I mean, we might not feel like old women are
necessarily less dangerous. If we say we're in a context
in which we believed witchcraft was real, that's true, that's true.
(01:13:33):
If we have we're taking this and we're we're steeping
it in, uh, the age of witchcraft persecution and then
the an age in which which tales of hags and
witches are are are found everywhere. Then again a lot
of this is taking place, and say the early twentieth
century in which case, I don't know how many people
in north Northwest England in the early twentieth century thought
(01:13:54):
witchcraft was real. But then again, it wasn't that far
removed from from witchcraft persecution. Again, we have to remember
that witchcraft persecution was was what was not a medieval
um uh practice, it was post medieval so early modern. Yeah. Um.

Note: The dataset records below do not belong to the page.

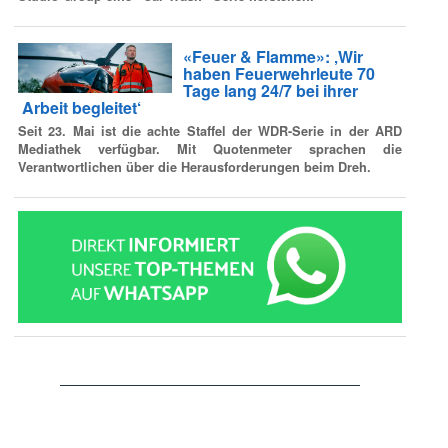
«Feuer & Flamme»: ‚Wir
haben Feuerwehrleute 70
Tage lang 24/7 bei ihrer
Arbeit begleitet‘
Seit 23. Mai ist die achte Staffel der WDR-Serie in der ARD
Mediathek verfügbar. Mit Quotenmeter sprachen die
Verantwortlichen über die Herausforderungen beim Dreh.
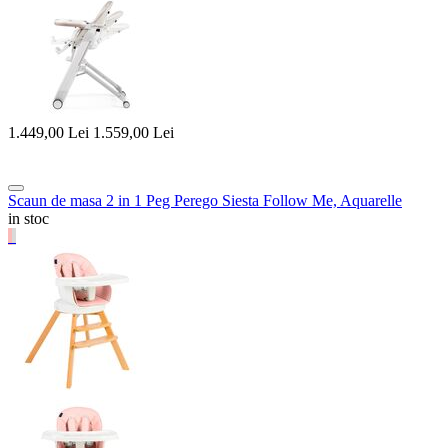
1.449,00
Lei
1.559,00
Lei
Scaun de masa 2 in 1 Peg Perego Siesta Follow Me, Aquarelle
in stoc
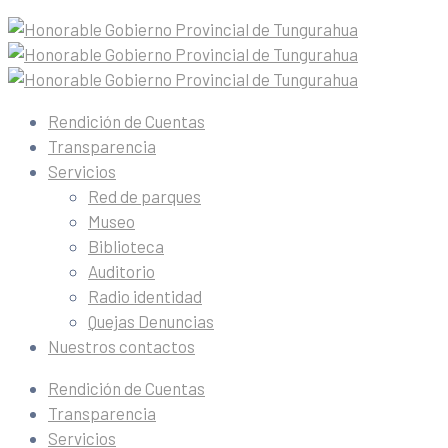
Rendición de Cuentas
Transparencia
Servicios
Red de parques
Museo
Biblioteca
Auditorio
Radio identidad
Quejas Denuncias
Nuestros contactos
Rendición de Cuentas
Transparencia
Servicios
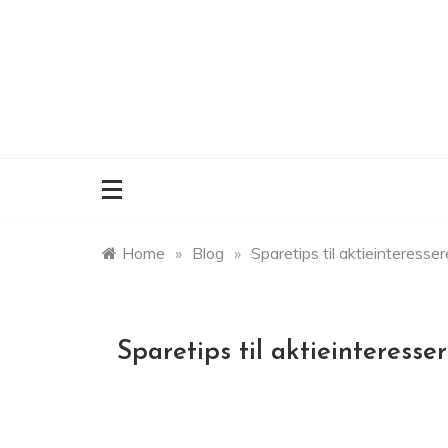
Skip
to
content
Home
»
Blog
»
Sparetips til aktieinteresse
Sparetips til aktieinteresse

Before we we closed out here, I do want to
(01:14:14):
quickly reference another green in today that I forgot to
mention that I should have mentioned, that I can only
imagine is based in part on some of these ideas,
and that is the Hitcher from the Mighty Bush, the
green skinned hag like male Cockney character. I'm not familiar.
Oh you haven't he sings the song about eels. No,
(01:14:34):
I don't know. Well, those of you out there who
have watched The Mighty Bush you know what I'm talking about.
If not, um, do a do a search for for
Bush and Hitcher, and I think you'll be delighted with
what you find. I thought you were going to say,
Cheddar Goblin, ch cheddar Goblin. It is a more recent phenomenon,
but but I think probably unrelated to this particular fairy tale. Well, Robert,
(01:14:56):
I have had massive fun with this epic exploration of
water hags Jenny Green teeth. Yeah, this has been a
good one. Uh, there was, there was. There's a lot
more beneath the depths than one might think. You know,
you don't know how deep that pond really is. All right.